French satellite operator Eutelsat will be the first commercial customer for Blue Origin's New Glenn rocket, the two companies announced Tuesday.
Eutelsat said it will launch a satellite on the rocket sometime in 2021 or 2022. New Glenn, it said, is still being developed and is expected to start flying in 2020.
Blue Origin — a space firm based in Kent, Wash., owned by Amazon.com Inc. founder Jeff Bezos — began to approach customers a few months ago, Bezos said Tuesday in a keynote speech at the Satellite 2017 conference in Washington, D.C.
"It's really a great partnership," he said of the contract with Eutelsat. "The whole thing is very exciting."
Blue Origin unveiled details about its New Glenn rocket in September.
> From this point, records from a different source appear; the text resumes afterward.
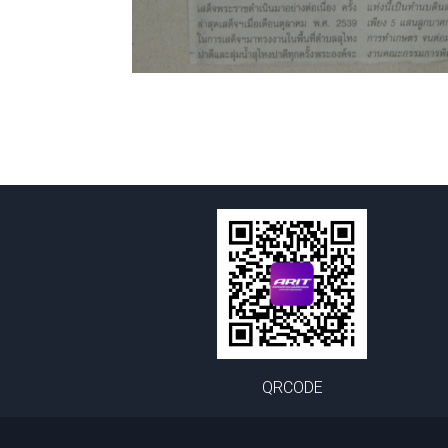
QRCODE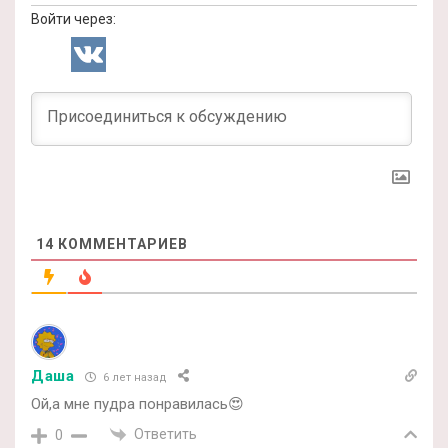
Войти через:
14
КОММЕНТАРИЕВ
Даша
6 лет назад
Ой,а мне пудра понравилась😍
Ответить
0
The rocket is to come in two variants: a two-stage version that will be 270 feet tall and carry payloads into e used to reach low-Earth orbit, and a three-stage, 313-foot-tall version that will be capable of launching satellites and astronauts into higher orbits and beyond.
The first stage of the rocket is designed to be reusable, returning to Earth and landing upright after separating from the second stage.
The New Glenn, named after astronaut John Glenn, is expected to compete with SpaceX's heavy-lift Falcon Heavy rocket, which is set to launch for the first time this summer.
Eutelsat Chief Executive Rodolphe Belmer said the company was convinced that Blue Origin had the "right mind-set to compete in the launch service industry."
"In including New Glenn in our manifest we are pursuing our longstanding strategy of innovation that drives down the cost of access to space and drives up performance," he said in a statement.
Blue Origin has also been testing its New Shepard reusable launch vehicle, which is designed to take paying tourists into suborbital space. It is named after astronaut Alan Shepard.